The patient was a man in his forties with a terrible case of diabetes. The main reason it was so terrible was that he was either completely incapable of or unwilling to comply with lifestyle changes such as limiting carbohydrates in his diet and engaging in regular exercise. His hemoglobin A1c was 13% (good diabetes control being considered less than 7%.) He'd come in at irregular intervals through the years and swear he would do better, but never did for more than a few months at a time.
He recently had a colonoscopy for some rectal bleeding, and was found to have a 4 cm. sessile polyp that was too big to remove through the scope, but did contain cancer in the biopsy specimens. The required procedure is an operation to remove the section of colon containing the cancer.
I only found out about this three days prior to the proposed procedure, when the surgeon's office faxed me a form requesting "medical clearance."
What to do?
All surgery carries risk. The risks in diabetics are magnified; both short term risks like infection and the longer term risk of impaired healing. Surgery for immediately life-threatening conditions (ie, appendicitis) trumps these risks, and the patient must be taken to the OR regardless. But the biology of cancer is such that in this particular case, a delay of three to six months -- or even a year -- is not going to realistically affect the clinical course of the patient's malignancy.
This can be counterintuitive to the general public. How is it possible that cancer is not a surgical emergency? Aren't women with breast masses rushed into surgery? Well, yes, but frankly because it is more of a psychologic emergency than a true medical one. The stress of knowing one has cancer is significant, and it would indeed be cruel to prolong the wait for definitive treatment. But when there are other conditions that significantly increase the risk of surgical complications, that risk/benefit ratio becomes a lot trickier to calculate.
In this case, though, the answer was clear. The surgery needed to be delayed at least 3-6 months so that he could get his diabetes under better control. I called the surgeon, who acknowledged that the cancer posed no immediate threat to his health and agreed to cancel the procedure for now. He told me to call him when the patient was ready to be re-scheduled.*
I hadn't seen the guy for two years, so I made him come into the office, mainly so I could explain to him face-to-face why I thought the surgical risk was unacceptably high while his diabetes was so dreadfully out of control. Here were some other things he said to me to try and persuade me to allow him to proceed with the surgery now:
- He had already arranged to take time off from his job for the operation (which had been scheduled for the next day) and
- If he didn't have the surgery now and lost his job in the next few months -- as he was afraid might happen, as his company was planning layoffs -- he wouldn't have health insurance to pay for it.
Here was the biggest problem: the patient absolutely positively could not swallow pills. Any size; any shape; couldn't swallow them. He had tried. He had swallowed one metformin tablet and it had "gotten stuck." He suffered with the sensation of a foreign body at the base of his neck -- the pill -- for days. There was no way he could do it. Even to save his life -- which he recognized was the case; if he didn't have the surgery at some point, the cancer would eventually kill him -- he just could not do it.

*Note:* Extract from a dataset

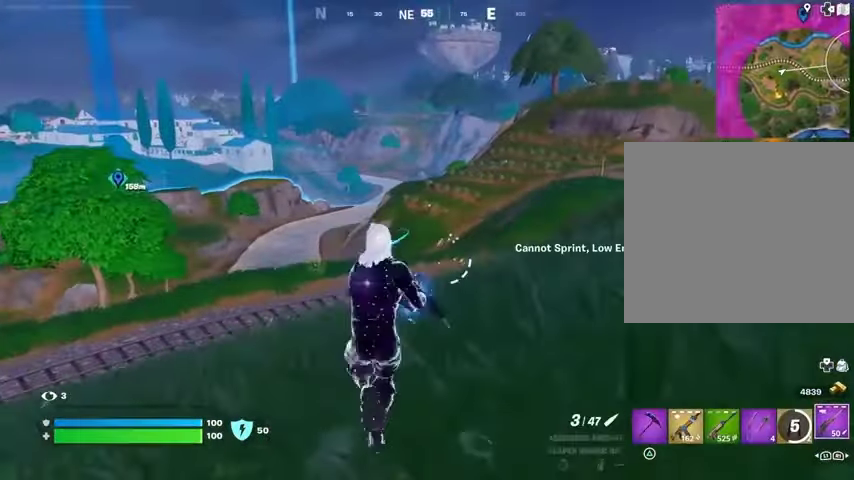
{"buttons": ["L2"], "left_stick": "up-right", "right_stick": "center", "events": [[200, "L2", "down"]]}
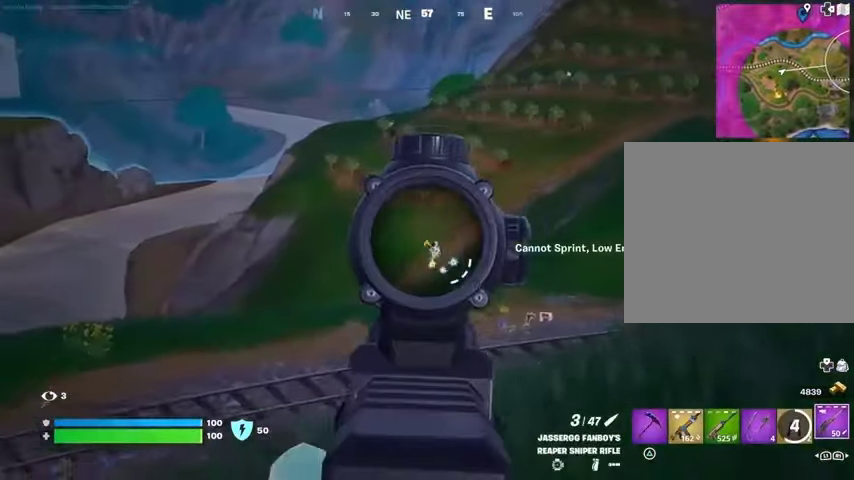
{"buttons": [], "left_stick": "up-left", "right_stick": "down-left", "events": [[267, "right_stick", "up-right"], [433, "L1", "down"], [433, "L2", "up"], [433, "R2", "down"], [467, "right_stick", "down-left"], [500, "L1", "up"], [500, "R2", "up"], [500, "left_stick", "up-left"]]}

On the other hand, he had no problem with insulin. He had given it to his father for years before the father died (of diabetes complications, of course) so he was at ease with measuring and administering it, even to himself. (He later confessed that he had been on it for a short time many years ago with a previous doctor.)
So along with the most explicit, emphatic discussion of diet and exercise ever provided, I gave him a prescription for insulin: long-acting at bedtime, regular for meal coverage, syringes, new strips and lancets for his meter; the works, but with no oral medications.
There's no guideline in the world that recognizes this as a valid approach for the treatment of type 2 diabetes. But I don't have the luxury of treating guidelines; I treat patients, limitations and all.
*(For all you purists out there, what if the patient doesn't come through with improved control in the given time frame? As time goes on, the urgency of removing the cancer will grow and will eventually outpace even the risks from uncontrolled diabetes. Then he'll get his surgery -- as well as a postoperative infection and non-healing wound -- but at least we'll have done everything possible to avoid it in the first place.)